With this conversion, sensor Euler angles do not match up with Euler angles calculated using sensor quaternions (as above).

Thanks!

• @mhcohen56 There was no change made to sensor fusion in firmware 1.7.3.

Based on your graphs previously provided, it appears that your formula for conversion to euler angles is reasonably accurate, that is to say the waveforms are similar in shape and close to the native euler output -- with the exception that roll and pitch are swapped.

I am saying that the bosch convention coming from the sensor fusion engine defines pitch as a rotation on x, and roll as a rotation on y -- opposite of the previously posted convention. This would explain why the roll and pitch seem swapped with your calculation formula.

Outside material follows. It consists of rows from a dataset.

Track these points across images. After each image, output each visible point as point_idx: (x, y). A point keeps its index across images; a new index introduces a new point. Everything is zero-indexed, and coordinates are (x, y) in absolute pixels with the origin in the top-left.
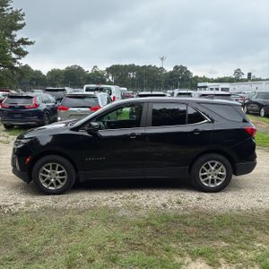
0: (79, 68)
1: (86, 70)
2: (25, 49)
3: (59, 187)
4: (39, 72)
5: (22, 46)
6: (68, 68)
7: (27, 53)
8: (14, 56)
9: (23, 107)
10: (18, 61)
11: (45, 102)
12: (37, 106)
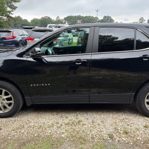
0: (49, 18)
1: (52, 19)
2: (15, 5)
3: (6, 111)
4: (26, 21)
5: (13, 3)
6: (42, 18)
7: (17, 7)
8: (9, 9)
9: (4, 38)
10: (12, 12)
11: (21, 35)
12: (14, 37)
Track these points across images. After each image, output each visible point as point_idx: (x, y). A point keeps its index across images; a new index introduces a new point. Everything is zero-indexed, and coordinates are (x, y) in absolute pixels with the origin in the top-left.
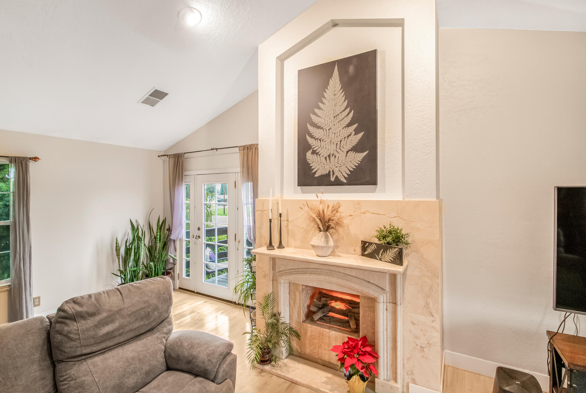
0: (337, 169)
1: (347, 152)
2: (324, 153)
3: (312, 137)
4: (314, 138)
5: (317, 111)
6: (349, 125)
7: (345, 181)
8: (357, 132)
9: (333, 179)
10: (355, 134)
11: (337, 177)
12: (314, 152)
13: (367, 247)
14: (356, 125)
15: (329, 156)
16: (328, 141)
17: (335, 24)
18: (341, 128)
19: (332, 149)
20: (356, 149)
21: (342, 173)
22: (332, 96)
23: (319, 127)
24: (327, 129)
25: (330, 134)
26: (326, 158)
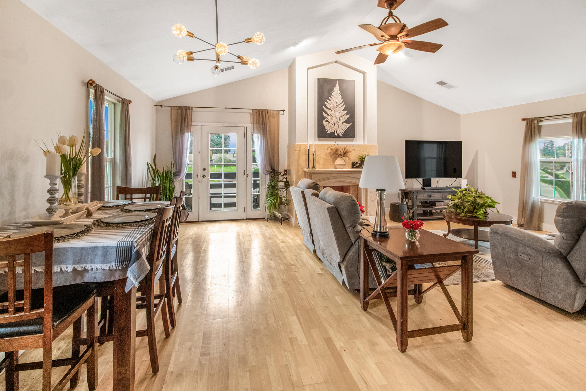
0: (338, 130)
1: (343, 123)
2: (332, 122)
3: (326, 113)
4: (327, 114)
5: (328, 101)
6: (343, 110)
7: (342, 136)
8: (347, 114)
9: (336, 135)
10: (346, 115)
11: (338, 134)
12: (327, 121)
13: (355, 164)
14: (346, 111)
15: (334, 124)
16: (334, 116)
17: (336, 62)
18: (340, 111)
19: (336, 120)
20: (347, 122)
21: (340, 132)
22: (336, 96)
23: (329, 109)
24: (333, 110)
25: (335, 113)
26: (333, 124)
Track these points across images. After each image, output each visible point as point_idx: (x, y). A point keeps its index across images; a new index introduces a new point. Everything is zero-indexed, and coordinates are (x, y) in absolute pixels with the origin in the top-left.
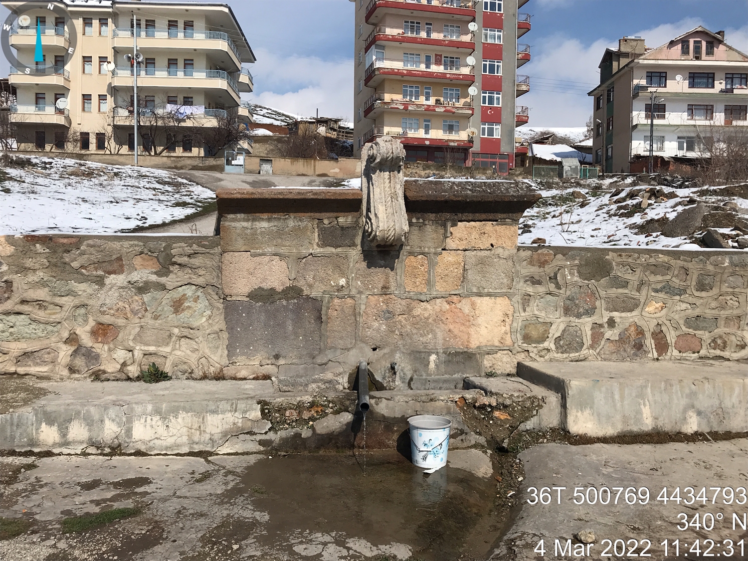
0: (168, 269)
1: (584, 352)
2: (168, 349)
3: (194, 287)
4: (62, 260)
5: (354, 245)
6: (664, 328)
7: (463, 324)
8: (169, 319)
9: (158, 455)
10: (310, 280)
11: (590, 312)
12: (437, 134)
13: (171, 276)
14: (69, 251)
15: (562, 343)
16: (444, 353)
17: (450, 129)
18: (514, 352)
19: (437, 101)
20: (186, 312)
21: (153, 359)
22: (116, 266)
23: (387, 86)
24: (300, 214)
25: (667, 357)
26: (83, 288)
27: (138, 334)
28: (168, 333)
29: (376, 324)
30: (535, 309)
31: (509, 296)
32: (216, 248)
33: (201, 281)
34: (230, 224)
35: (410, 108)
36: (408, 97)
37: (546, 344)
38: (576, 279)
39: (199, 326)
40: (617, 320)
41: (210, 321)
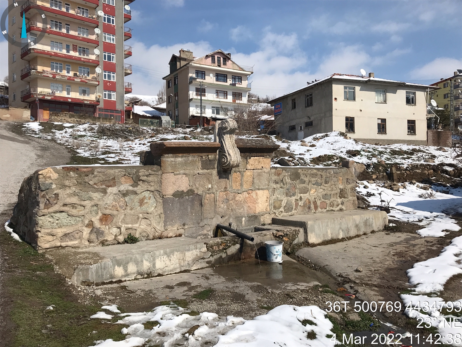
0: (137, 183)
1: (293, 211)
2: (137, 225)
3: (149, 192)
4: (84, 180)
5: (214, 168)
6: (316, 200)
7: (254, 203)
8: (138, 209)
9: (168, 274)
10: (197, 186)
11: (294, 195)
12: (75, 95)
13: (139, 187)
14: (88, 176)
15: (286, 208)
16: (247, 216)
17: (84, 92)
18: (271, 214)
19: (75, 74)
20: (145, 205)
21: (130, 231)
22: (112, 183)
23: (39, 61)
24: (194, 154)
25: (318, 212)
26: (96, 196)
27: (123, 219)
28: (137, 217)
29: (222, 205)
30: (277, 195)
31: (268, 189)
32: (159, 172)
33: (152, 189)
34: (165, 159)
35: (57, 77)
36: (55, 70)
37: (281, 210)
38: (289, 181)
39: (151, 212)
40: (303, 197)
41: (156, 209)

I would also note that euler angles are known to have some ambiguity, that is they are not guaranteed to be unique to achieve a given rotation. That may explain the slight variability in the exact yaw and roll in your graphs. When using the native euler output, I would expect it to track physical orientation better than converting from quaternions.

Regarding your question about expected euler angles with x up. This has the added complications of being essentially a gimbal lock position -- bosch definition pitch on x and yaw on z axes end up aligned. I expect this may cause further ambiguity when converting from quaternions. It is my understanding that working with quaternions is generally preferred in computer graphics due to these issues.